Rating:  Summary: Robert Adams' Landscape Photography Review: Robert Adams' latest book of landscape photographs - "Notes for Friends" - continues to challenge our views of what a landscape photograph can and should be. Beware though, not only are Robert Adams and Ansel Adams not related, neither are their photographs. I believe Robert Adams is responding to a reality that was only beginning to be recognized when Ansel Adams was producing his greatest works during the 30's and 40's. As a result, Robert Adams' pictures are not the glorious large format views of wilderness once synonomous with our concept of 'nature'. Most of these pictures were taken at the boundry of commercial farmland and encroaching urban sprawl. If you think about it for a while, what else is there? Does it really make sense for any photographer to plant his tripod in the same spot as the previous dozen have done in order to photograph the same 0.1% of our land reasonably preserved as wilderness? Isn't the seemingly endless succession of photographs of pristine beaches, glowing aspens and towering clouds over unspoiled mountains a deception if not an outright lie?

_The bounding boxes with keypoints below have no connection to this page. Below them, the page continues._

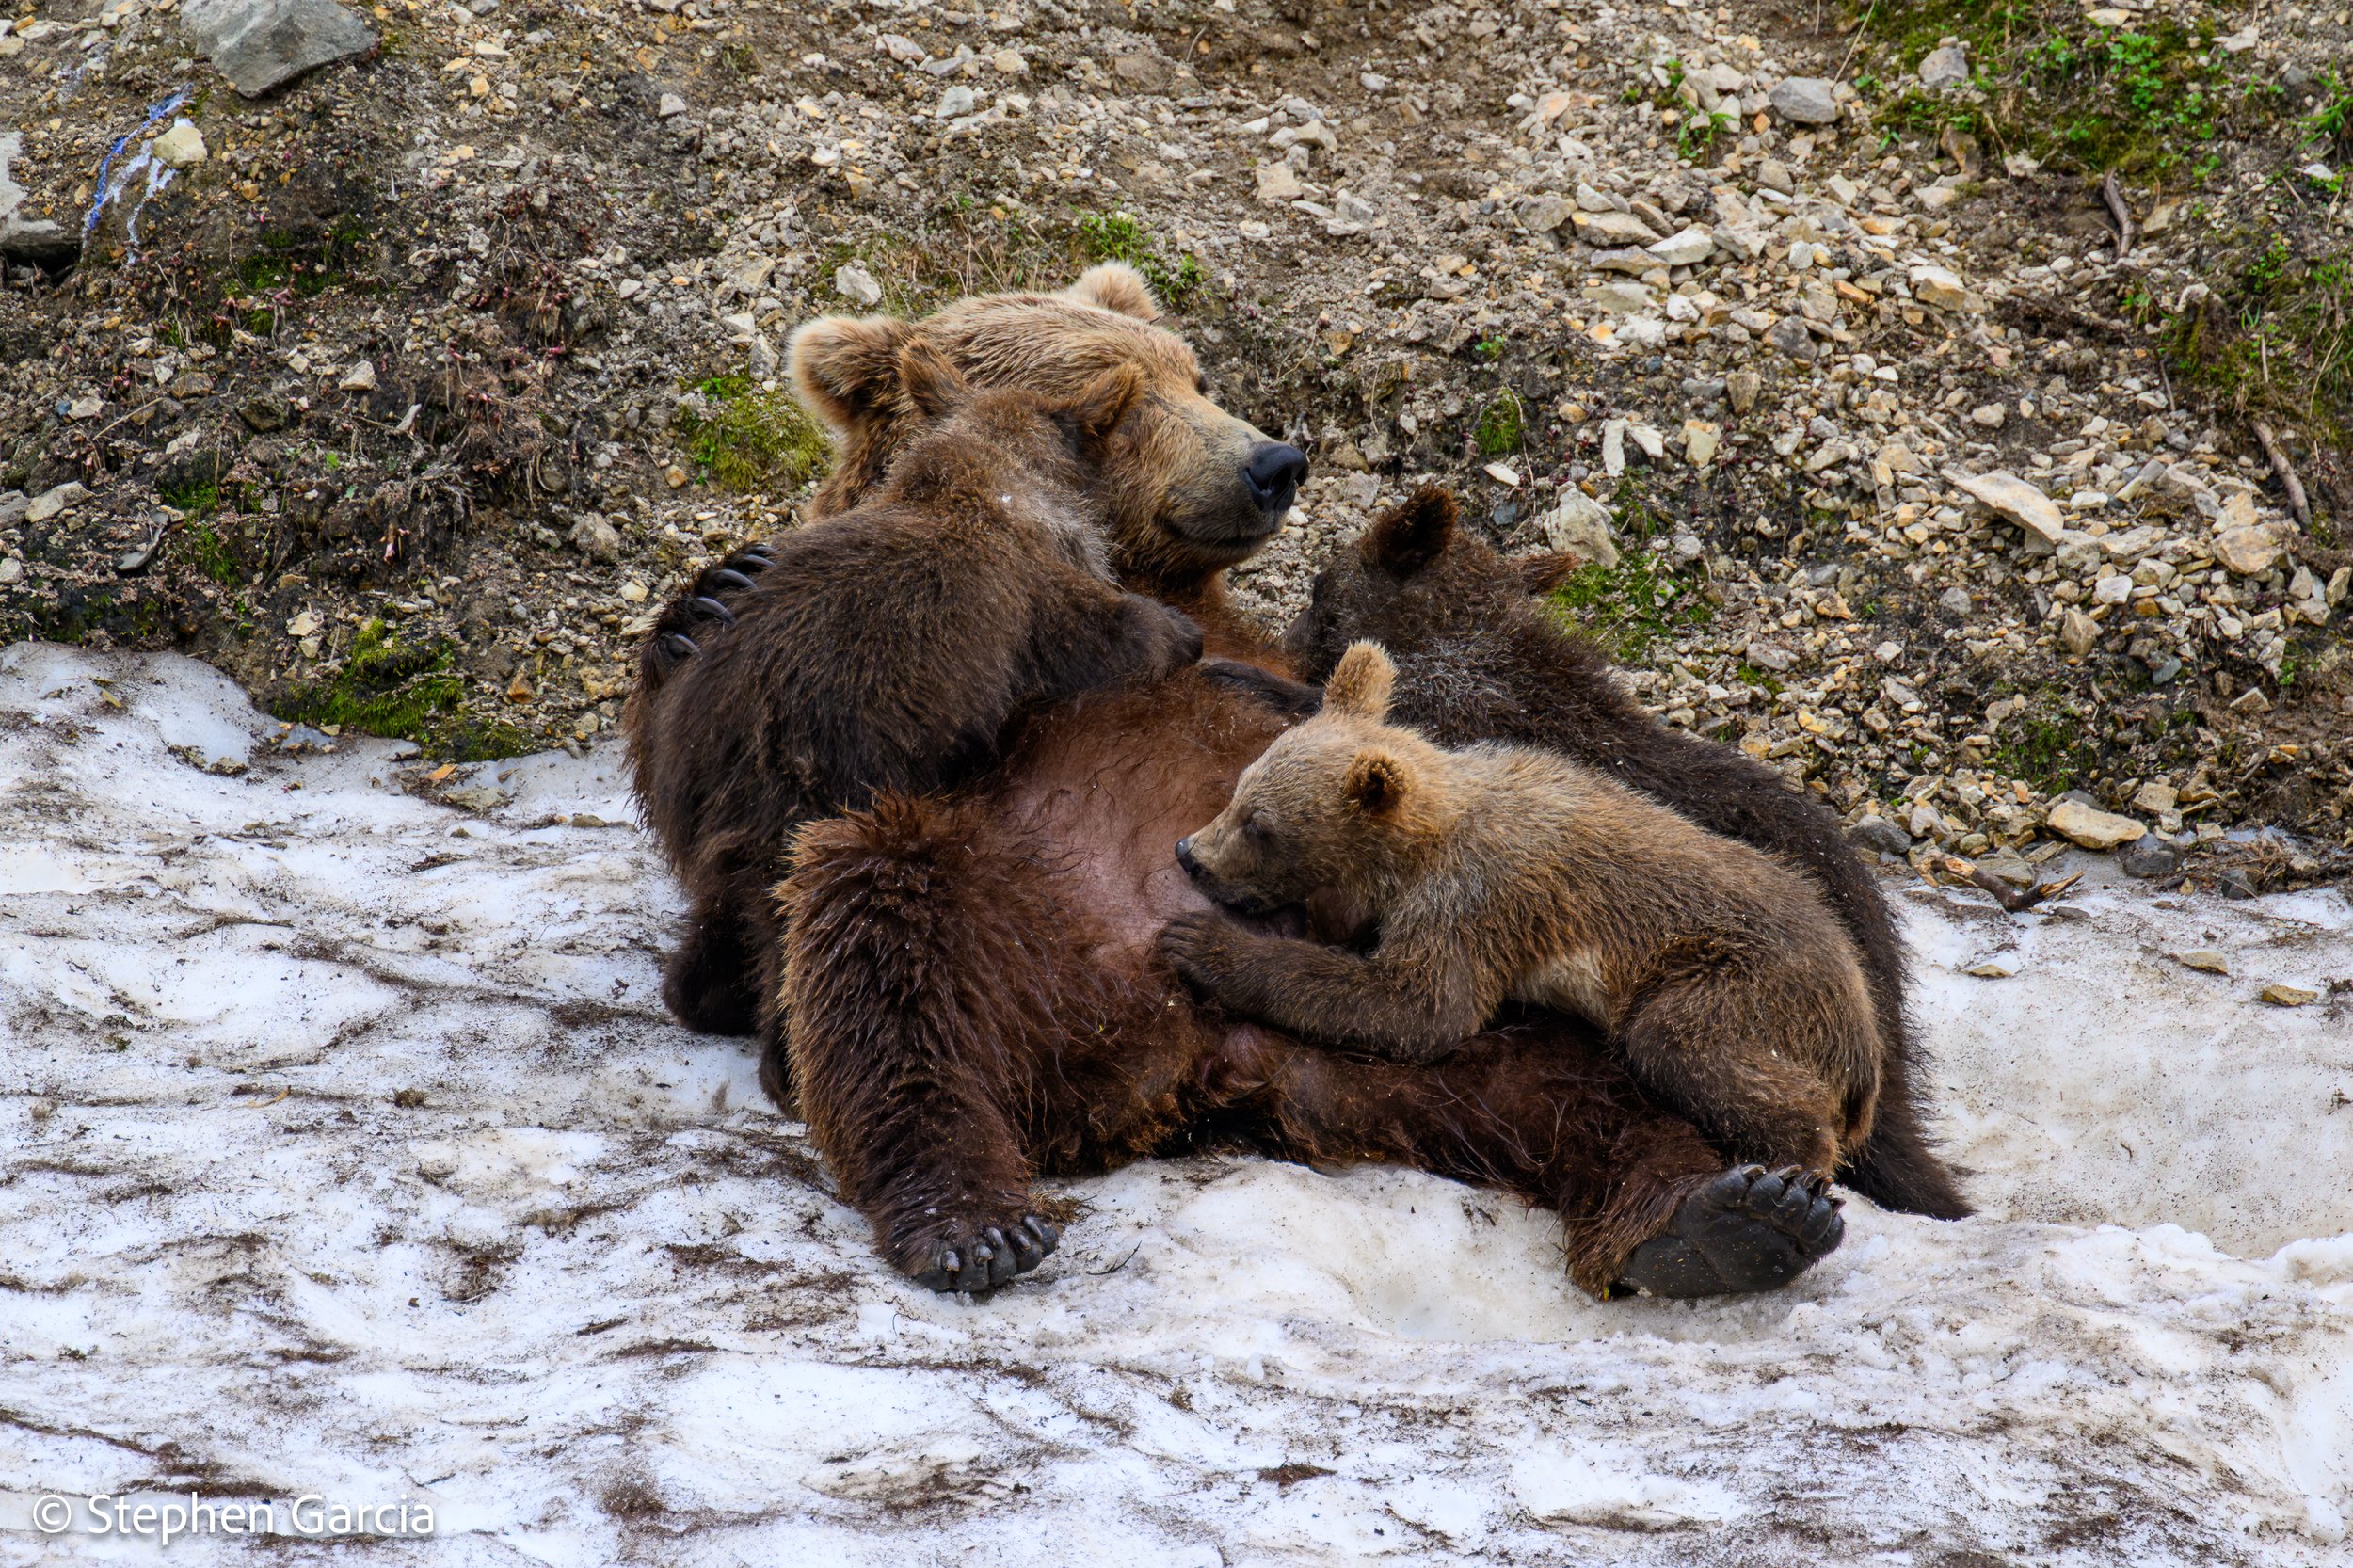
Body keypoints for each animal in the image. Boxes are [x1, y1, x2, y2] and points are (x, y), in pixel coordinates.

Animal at [1162, 640, 1879, 1197]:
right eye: (1240, 792)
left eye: (1260, 826)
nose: (1190, 853)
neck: (1420, 847)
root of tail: (1864, 1031)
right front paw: (1236, 672)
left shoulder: (1474, 903)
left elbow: (1418, 1006)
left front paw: (1202, 944)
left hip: (1743, 981)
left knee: (1687, 1042)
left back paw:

Does anyone in 21st century America still think this is 'nature'? But, what if a perceptive photographer who truly cares about all this were to just go out a few miles from home and walk about with a 35mm camera any of us could afford to own? What if his goal were to find whatever beauty may still exist and, perhaps, some reason to be hopeful for the future? What would result? I believe the result would be photographs just like the ones Robert Adams has given us in "Notes for Friends". For those who can cope with what we have done to our natual heritage, it's a wonderful book of pictures. For others seeking refuge in the past, it will invariably disappoint.